Brano estratto:
● ● ● ●
Creopay: l’italiano indebitato ha in media 380 euro di rate al mese

29 Novembre 2019, di Alberto Battaglia

L’Italia resta un Paese dal debito privato in mano alle famiglie decisamente inferiore alla media degli altri Stati avanzati, con un rapporto sul Pil intorno al 41% secondo la Banca dei regolamenti internazionali.
Le famiglie tedesche, tipicamente grandi risparmiatrici, sono più indebitate di quelle italiane con un rapporto  al 53%. Rispetto ai livelli di fine Millennio, va ricordato che il debito privato italiano delle famiglie sul Pil è più o meno raddoppiato.

Un’indagine della newco Creopay (condotta su 4mila soggetti) ha fotografato quella parte d’Italia che ha contratto debiti. La società è attiva nel sostegno dei privati alle prese con “non performing exposures”, ovvero in difficoltà nella restituzione dei prestiti ricevuti.

Identikit delle famiglie indebitate

Ogni mese gli italiani pagano rate per un valore medio di 380 euro al mese, con punte di 520 in Lombardia e minimi di 250 in Sardegna. Quasi metà di questi debiti si riferiscono all’acquisto della prima casa, anche se il 32% del campione li riconduce all’acquisto di beni durevoli come auto ed elettrodomestici. Un ulteriore 8% cita, poi, le spese sanitarie.
● ● ● ●
Compito 1: Riproduci il passo dell'articolo sui debiti delle famiglie italiane che si apre con le parole contenenti "Creopay: l’italiano indebitato" e si chiude con "dei regolamenti internazionali.".
Compito 2: Secondo l'articolo sui debiti delle famiglie italiane, a quanto ammontano al mese le rate medie pagate in Lombardia?
Compito 3: Prosegui l'articolo sui debiti delle famiglie italiane a partire dall'ultima frase riportata.

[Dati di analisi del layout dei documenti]
● ● ● ●
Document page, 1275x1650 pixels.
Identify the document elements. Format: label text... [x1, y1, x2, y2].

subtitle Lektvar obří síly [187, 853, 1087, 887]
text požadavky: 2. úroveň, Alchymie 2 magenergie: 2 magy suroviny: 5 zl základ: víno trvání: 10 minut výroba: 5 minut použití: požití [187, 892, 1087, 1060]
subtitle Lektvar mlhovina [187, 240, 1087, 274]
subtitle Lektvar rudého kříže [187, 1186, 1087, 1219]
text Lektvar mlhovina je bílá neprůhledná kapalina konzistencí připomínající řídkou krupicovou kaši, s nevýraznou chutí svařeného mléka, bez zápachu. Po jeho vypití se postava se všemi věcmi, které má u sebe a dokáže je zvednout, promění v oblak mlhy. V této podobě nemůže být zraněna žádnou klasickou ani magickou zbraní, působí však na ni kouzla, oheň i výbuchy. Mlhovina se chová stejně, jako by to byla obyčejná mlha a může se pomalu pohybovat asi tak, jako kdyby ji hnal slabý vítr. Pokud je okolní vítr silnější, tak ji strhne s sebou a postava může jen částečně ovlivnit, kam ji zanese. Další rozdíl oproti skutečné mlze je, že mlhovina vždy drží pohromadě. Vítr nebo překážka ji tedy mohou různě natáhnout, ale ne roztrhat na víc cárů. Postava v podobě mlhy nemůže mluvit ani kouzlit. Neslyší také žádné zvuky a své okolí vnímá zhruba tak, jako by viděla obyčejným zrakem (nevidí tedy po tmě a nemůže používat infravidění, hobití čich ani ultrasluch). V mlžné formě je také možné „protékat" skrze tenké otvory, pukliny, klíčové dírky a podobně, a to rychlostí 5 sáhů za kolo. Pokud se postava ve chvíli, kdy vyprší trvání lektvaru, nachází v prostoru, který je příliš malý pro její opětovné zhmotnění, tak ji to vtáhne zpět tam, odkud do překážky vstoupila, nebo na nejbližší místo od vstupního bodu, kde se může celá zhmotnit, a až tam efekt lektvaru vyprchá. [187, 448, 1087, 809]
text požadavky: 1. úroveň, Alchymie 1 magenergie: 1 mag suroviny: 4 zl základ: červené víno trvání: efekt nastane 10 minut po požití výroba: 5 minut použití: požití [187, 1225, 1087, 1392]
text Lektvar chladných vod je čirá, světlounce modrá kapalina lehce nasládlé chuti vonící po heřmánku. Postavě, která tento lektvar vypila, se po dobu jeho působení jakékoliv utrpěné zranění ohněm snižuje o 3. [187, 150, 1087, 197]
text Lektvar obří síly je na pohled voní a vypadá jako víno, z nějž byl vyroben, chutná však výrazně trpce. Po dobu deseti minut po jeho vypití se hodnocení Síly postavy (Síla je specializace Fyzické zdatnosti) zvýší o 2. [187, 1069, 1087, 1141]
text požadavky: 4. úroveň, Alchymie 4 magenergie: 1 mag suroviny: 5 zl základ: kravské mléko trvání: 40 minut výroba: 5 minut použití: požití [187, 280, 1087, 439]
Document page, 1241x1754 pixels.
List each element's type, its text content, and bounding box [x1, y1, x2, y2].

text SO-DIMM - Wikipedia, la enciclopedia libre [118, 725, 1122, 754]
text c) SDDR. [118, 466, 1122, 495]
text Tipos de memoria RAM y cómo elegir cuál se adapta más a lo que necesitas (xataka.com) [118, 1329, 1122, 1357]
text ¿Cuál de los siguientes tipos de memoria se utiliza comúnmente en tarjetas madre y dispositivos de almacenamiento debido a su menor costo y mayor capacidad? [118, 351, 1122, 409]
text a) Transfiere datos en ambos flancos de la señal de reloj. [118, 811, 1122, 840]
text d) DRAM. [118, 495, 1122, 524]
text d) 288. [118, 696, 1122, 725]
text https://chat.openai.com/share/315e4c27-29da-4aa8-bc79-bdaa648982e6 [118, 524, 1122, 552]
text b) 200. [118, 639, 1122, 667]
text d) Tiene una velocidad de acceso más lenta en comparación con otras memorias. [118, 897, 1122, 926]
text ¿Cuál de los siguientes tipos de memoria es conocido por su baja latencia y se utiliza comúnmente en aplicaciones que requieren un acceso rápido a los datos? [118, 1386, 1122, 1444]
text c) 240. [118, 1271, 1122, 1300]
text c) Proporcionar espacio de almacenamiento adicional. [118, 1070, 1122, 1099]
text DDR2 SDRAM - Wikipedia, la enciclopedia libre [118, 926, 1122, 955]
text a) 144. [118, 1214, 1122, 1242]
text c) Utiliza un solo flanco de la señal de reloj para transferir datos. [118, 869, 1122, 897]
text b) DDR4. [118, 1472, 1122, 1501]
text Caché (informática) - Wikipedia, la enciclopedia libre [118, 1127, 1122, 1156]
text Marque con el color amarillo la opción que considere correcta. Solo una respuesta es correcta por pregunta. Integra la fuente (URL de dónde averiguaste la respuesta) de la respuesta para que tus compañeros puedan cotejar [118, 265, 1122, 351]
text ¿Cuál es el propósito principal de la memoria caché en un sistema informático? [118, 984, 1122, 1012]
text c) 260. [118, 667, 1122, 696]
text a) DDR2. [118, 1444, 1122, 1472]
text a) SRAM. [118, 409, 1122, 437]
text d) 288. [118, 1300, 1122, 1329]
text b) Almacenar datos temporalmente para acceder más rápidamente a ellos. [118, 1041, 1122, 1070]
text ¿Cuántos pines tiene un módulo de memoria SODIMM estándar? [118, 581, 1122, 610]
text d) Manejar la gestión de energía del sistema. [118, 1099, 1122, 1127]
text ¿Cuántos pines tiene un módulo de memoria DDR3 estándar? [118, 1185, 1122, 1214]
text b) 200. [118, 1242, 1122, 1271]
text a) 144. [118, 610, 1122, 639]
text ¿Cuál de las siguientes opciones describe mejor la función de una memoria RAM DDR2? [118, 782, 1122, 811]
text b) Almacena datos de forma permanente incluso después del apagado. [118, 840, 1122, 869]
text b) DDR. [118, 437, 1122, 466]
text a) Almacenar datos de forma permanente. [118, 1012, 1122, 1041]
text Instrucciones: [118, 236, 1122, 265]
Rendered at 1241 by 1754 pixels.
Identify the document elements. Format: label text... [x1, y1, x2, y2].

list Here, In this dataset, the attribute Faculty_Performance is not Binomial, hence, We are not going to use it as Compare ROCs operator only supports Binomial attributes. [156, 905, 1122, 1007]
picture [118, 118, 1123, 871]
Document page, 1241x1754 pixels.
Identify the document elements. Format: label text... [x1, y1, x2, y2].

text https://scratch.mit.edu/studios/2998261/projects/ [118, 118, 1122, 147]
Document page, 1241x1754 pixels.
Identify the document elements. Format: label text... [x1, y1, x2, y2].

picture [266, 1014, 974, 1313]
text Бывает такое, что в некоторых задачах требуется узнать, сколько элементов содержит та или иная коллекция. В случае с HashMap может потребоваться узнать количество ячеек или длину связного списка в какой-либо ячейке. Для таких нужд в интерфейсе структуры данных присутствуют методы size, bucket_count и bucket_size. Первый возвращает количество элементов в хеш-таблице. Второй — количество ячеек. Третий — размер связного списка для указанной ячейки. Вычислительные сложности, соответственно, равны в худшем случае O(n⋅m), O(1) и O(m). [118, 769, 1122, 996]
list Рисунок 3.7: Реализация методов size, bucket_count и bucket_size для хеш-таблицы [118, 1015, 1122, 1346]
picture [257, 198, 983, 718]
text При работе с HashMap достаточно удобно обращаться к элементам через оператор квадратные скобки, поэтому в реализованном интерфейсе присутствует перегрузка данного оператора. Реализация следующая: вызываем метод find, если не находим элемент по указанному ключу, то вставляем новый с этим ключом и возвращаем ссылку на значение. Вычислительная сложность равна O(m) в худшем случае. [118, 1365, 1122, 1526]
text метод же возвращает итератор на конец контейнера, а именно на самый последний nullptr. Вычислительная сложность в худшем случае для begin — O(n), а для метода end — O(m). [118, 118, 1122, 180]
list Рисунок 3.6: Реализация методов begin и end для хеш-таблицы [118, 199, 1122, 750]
● ● ● ●
Risposta scritta 1:
Creopay: l’italiano indebitato ha in media 380 euro di rate al mese

29 Novembre 2019, di Alberto Battaglia

L’Italia resta un Paese dal debito privato in mano alle famiglie decisamente inferiore alla media degli altri Stati avanzati, con un rapporto sul Pil intorno al 41% secondo la Banca dei regolamenti internazionali.

Risposta scritta 2: In Lombardia le rate arrivano a 520 euro al mese.

Risposta scritta 3:
L’indebitamento residuo degli italiani, ovvero i soldi ancora da restituire, ammonta oggi a 35mila euro medi pro-capite, con punte di 48 mila euro a Roma e di 52 mila euro a Milano”, spiega Giorgio Mottironi, co-fondatore e cso strategy officer di Creopay.

Inoltre, il 19% degli italiani paga in ritardo ed il 3% non paga affatto. Nel 95% dei casi, però, il consumatore o l’utente si dice disposto a pagare, pur non essendo grado di farlo perché fino ad oggi sono mancate soluzioni “customer-centric” in grado di adattarsi alla singola complessità.

“Fino ad oggi”, commenta il fondatore e ceo di Creopay, Antonello Fontanelli, “sono mancate soluzioni automatiche che avrebbero permesso di gestire la singola complessità dell’insieme collezionando dati, strutturando informazioni, pianificando azioni ed operando scelte in modo agile”.